This content originally appeared on DEV Community and was authored by bikash119
This is Part 2 of a 3-part series on Deploy Docling to AWS ECS infrastructure. In Part 1, we covered the foundational networking and IAM setup required for this deployment.
Setting up Amazon ECS (Elastic Container Service) with EC2 instances can be complex, especially when you need GPU support for compute-intensive workloads.

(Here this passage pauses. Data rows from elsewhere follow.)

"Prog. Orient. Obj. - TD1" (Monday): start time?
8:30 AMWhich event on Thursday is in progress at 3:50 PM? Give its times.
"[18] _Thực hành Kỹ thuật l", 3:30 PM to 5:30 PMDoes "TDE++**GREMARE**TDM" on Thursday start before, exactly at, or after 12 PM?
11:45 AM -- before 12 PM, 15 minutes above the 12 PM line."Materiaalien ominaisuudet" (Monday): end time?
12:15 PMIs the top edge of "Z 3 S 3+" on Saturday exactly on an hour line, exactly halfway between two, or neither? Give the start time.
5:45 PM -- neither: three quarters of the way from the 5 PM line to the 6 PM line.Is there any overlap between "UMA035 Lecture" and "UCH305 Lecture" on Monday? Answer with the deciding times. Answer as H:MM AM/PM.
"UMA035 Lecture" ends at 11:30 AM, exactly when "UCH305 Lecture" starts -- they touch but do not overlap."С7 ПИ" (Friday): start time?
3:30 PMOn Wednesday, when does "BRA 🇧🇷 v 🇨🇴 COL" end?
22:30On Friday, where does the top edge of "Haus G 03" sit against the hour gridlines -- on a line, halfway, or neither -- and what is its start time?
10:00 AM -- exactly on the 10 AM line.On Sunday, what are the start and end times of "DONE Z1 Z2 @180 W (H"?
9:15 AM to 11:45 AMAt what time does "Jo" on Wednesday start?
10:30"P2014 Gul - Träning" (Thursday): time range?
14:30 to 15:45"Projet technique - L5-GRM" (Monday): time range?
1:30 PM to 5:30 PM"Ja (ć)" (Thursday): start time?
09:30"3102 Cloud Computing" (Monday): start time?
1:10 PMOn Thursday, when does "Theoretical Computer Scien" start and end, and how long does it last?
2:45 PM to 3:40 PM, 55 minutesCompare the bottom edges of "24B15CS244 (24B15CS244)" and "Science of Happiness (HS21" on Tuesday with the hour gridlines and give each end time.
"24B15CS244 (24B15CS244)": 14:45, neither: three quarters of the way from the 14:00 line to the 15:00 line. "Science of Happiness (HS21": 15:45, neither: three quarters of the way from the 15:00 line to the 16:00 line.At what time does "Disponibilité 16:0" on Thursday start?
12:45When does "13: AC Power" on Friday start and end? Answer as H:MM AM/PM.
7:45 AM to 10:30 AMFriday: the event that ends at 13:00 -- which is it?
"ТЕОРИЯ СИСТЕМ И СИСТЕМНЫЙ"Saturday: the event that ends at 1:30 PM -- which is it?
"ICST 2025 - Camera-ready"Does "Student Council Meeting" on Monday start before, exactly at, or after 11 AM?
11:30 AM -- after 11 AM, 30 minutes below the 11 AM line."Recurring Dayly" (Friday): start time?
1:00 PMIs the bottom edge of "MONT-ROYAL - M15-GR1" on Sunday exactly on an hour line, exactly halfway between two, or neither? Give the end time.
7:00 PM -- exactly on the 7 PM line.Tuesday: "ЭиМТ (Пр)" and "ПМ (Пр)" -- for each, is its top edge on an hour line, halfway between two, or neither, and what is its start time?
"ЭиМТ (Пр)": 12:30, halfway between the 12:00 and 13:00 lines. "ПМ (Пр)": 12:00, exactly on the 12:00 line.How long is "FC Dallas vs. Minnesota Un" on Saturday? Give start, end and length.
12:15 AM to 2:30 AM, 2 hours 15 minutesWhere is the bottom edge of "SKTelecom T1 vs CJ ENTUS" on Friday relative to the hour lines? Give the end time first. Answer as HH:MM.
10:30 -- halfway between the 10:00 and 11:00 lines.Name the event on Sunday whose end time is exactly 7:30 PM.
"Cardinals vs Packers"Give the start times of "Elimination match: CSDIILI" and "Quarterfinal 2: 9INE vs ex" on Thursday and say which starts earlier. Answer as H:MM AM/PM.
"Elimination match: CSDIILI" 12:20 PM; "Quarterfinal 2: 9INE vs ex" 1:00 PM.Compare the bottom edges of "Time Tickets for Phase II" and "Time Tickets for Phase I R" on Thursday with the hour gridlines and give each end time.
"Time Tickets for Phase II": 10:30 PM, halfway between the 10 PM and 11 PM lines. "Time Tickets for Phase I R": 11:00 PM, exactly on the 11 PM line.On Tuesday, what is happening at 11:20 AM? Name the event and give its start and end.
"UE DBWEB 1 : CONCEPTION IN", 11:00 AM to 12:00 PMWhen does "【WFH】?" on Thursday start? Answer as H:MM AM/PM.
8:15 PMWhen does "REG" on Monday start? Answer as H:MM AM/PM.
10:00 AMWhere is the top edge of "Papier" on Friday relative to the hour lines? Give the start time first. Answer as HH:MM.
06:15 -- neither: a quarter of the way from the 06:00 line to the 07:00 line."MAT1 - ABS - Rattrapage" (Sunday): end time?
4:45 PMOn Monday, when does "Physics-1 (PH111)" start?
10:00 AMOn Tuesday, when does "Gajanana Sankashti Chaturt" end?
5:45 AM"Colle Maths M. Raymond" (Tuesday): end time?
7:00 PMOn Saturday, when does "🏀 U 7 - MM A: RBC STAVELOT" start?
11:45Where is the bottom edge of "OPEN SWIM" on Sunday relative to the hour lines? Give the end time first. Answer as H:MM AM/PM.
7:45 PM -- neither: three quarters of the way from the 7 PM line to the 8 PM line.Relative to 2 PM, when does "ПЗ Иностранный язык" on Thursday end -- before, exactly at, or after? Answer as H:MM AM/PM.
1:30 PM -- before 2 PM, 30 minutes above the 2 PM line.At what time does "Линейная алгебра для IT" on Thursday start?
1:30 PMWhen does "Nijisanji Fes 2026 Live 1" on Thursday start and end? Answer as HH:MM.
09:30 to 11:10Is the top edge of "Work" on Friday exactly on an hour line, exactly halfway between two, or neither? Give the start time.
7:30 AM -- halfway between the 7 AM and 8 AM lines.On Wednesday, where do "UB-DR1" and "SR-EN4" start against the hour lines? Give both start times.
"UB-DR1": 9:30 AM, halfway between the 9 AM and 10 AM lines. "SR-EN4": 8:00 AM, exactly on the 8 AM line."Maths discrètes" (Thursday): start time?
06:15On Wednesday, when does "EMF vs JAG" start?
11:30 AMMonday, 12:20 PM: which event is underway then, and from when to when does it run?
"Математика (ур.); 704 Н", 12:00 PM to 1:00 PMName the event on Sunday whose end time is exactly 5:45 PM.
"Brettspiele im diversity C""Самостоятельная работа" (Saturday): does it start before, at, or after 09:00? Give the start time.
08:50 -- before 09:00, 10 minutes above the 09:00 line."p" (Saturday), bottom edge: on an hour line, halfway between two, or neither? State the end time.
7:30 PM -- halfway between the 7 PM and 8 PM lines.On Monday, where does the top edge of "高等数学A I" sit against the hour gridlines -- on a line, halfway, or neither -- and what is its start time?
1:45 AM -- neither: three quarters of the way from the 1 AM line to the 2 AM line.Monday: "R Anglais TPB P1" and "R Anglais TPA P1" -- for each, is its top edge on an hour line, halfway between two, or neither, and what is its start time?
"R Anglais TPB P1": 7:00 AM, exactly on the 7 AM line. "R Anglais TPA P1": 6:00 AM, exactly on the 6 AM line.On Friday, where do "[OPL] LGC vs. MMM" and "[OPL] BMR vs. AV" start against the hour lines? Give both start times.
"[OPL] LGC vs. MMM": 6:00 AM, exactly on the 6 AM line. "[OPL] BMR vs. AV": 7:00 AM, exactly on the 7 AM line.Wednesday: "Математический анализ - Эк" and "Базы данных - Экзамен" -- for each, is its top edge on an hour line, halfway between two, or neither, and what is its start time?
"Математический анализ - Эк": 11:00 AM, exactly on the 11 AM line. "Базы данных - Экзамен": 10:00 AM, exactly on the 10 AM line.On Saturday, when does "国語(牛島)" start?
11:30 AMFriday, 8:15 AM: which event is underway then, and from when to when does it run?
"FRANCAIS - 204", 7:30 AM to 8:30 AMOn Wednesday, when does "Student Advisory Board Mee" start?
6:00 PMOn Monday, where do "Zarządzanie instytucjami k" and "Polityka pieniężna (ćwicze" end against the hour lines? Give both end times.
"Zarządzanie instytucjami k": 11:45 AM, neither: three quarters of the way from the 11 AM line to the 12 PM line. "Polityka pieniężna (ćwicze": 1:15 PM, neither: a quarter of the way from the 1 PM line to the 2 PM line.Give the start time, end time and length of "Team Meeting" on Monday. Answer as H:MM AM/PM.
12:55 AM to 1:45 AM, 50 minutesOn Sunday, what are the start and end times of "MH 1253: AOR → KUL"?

In this comprehensive guide, we'll walk through creating a robust, scalable ECS infrastructure using Auto Scaling Groups (ASG) and Launch Templates, specifically configured for GPU workloads.
Why Use Auto Scaling Groups with ECS?
Auto Scaling Groups provide several key benefits for ECS deployments:
- Automatic scaling based on demand and health checks
- High availability across multiple availability zones
- Cost optimization by scaling down during low usage periods
- Consistent tagging and configuration through Launch Templates
- Integration with ECS Capacity Providers for seamless container orchestration
Prerequisites
Before we begin, ensure you have:
- AWS CLI configured with appropriate permissions
- A VPC with public subnets already created - If you haven't set this up yet, please refer to Part 1 of this series where we cover the complete VPC setup including subnets, internet gateways, and route tables
- 
IAM roles properly configured - The ec2_instance_role-profilereferenced in our Launch Template was created in Part 1. If you skipped Part 1, you'll need to set up the necessary IAM roles and instance profiles
- Basic understanding of AWS ECS, EC2, and Auto Scaling concepts
💡 Note: This guide assumes you have the VPC ID (
$VPC_ID) and public subnet ID ($PUBLIC_SUBNET) from Part 1. If you need to retrieve these values, refer to the VPC setup section in Part 1.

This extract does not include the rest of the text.